## Exercise details
Make an exact copy of the entries, taking out every picture.

## Exercise data
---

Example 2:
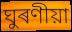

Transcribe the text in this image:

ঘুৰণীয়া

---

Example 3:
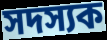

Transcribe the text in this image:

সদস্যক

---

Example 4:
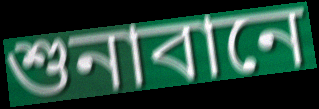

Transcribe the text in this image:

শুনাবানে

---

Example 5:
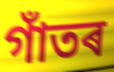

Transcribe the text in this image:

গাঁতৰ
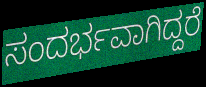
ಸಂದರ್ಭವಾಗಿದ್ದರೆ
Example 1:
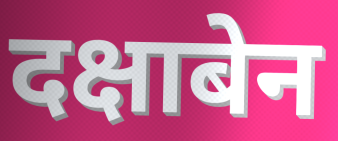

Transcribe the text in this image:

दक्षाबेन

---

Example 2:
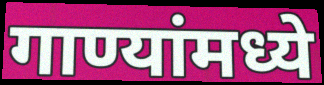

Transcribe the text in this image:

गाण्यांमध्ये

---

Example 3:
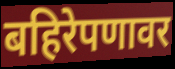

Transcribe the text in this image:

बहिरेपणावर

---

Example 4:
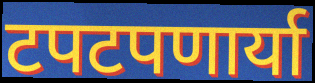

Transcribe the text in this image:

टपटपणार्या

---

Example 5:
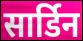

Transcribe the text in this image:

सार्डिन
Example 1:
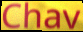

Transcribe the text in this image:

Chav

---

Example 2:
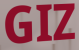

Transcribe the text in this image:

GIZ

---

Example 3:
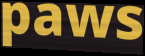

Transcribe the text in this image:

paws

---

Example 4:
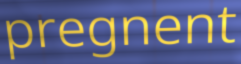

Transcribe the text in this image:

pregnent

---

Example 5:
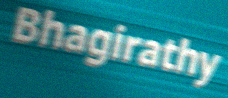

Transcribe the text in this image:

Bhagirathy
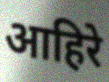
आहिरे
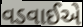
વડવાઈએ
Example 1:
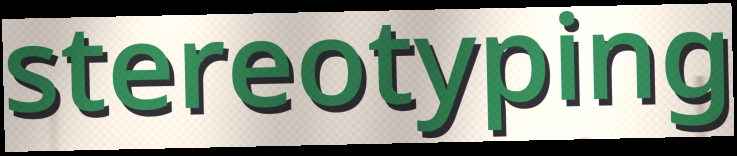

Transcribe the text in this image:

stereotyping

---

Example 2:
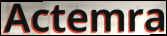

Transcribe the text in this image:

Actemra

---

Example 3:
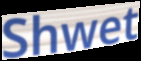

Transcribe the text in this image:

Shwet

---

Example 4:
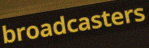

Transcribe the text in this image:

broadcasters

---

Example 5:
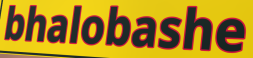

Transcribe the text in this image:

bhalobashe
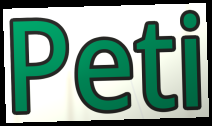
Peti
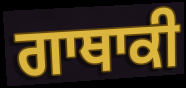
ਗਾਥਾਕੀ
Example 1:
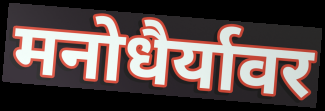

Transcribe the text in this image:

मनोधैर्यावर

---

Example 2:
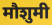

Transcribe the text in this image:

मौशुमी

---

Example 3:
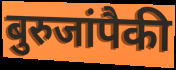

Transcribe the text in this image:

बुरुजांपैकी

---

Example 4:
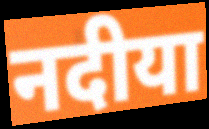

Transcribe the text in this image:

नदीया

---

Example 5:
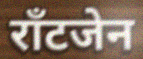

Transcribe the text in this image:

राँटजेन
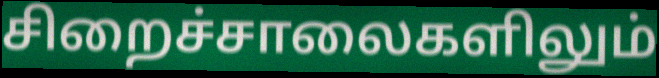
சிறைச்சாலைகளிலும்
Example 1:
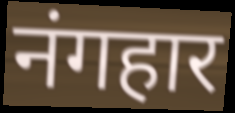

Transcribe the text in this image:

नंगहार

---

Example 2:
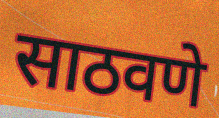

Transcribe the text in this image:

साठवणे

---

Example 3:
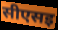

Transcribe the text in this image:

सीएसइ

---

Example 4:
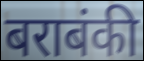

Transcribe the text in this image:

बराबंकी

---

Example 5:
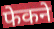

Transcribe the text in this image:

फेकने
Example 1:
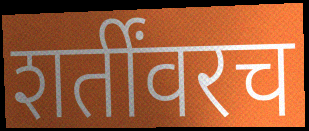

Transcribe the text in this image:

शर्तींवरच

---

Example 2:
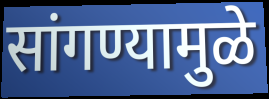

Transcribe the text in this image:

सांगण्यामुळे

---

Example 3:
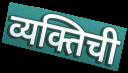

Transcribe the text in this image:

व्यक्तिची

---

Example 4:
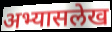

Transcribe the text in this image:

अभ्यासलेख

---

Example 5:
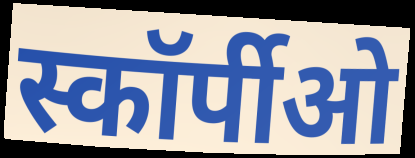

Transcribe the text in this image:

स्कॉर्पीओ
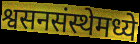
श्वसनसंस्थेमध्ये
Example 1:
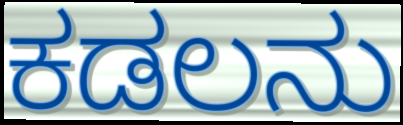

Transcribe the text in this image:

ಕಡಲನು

## Finished task
---

Example 2:

Transcribe the text in this image:

ঘুৰণীয়া

---

Example 3:

Transcribe the text in this image:

সদস্যক

---

Example 4:

Transcribe the text in this image:

শুনাবানে

---

Example 5:

Transcribe the text in this image:

গাঁতৰ
ಸಂದರ್ಭವಾಗಿದ್ದರೆ
Example 1:

Transcribe the text in this image:

दक्षाबेन

---

Example 2:

Transcribe the text in this image:

गाण्यांमध्ये

---

Example 3:

Transcribe the text in this image:

बहिरेपणावर

---

Example 4:

Transcribe the text in this image:

टपटपणार्या

---

Example 5:

Transcribe the text in this image:

सार्डिन
Example 1:

Transcribe the text in this image:

Chav

---

Example 2:

Transcribe the text in this image:

GIZ

---

Example 3:

Transcribe the text in this image:

paws

---

Example 4:

Transcribe the text in this image:

pregnent

---

Example 5:

Transcribe the text in this image:

Bhagirathy
आहिरे
વડવાઈએ
Example 1:

Transcribe the text in this image:

stereotyping

---

Example 2:

Transcribe the text in this image:

Actemra

---

Example 3:

Transcribe the text in this image:

Shwet

---

Example 4:

Transcribe the text in this image:

broadcasters

---

Example 5:

Transcribe the text in this image:

bhalobashe
Peti
ਗਾਥਾਕੀ
Example 1:

Transcribe the text in this image:

मनोधैर्यावर

---

Example 2:

Transcribe the text in this image:

मौशुमी

---

Example 3:

Transcribe the text in this image:

बुरुजांपैकी

---

Example 4:

Transcribe the text in this image:

नदीया

---

Example 5:

Transcribe the text in this image:

राँटजेन
சிறைச்சாலைகளிலும்
Example 1:

Transcribe the text in this image:

नंगहार

---

Example 2:

Transcribe the text in this image:

साठवणे

---

Example 3:

Transcribe the text in this image:

सीएसइ

---

Example 4:

Transcribe the text in this image:

बराबंकी

---

Example 5:

Transcribe the text in this image:

फेकने
Example 1:

Transcribe the text in this image:

शर्तींवरच

---

Example 2:

Transcribe the text in this image:

सांगण्यामुळे

---

Example 3:

Transcribe the text in this image:

व्यक्तिची

---

Example 4:

Transcribe the text in this image:

अभ्यासलेख

---

Example 5:

Transcribe the text in this image:

स्कॉर्पीओ
श्वसनसंस्थेमध्ये
Example 1:

Transcribe the text in this image:

ಕಡಲನು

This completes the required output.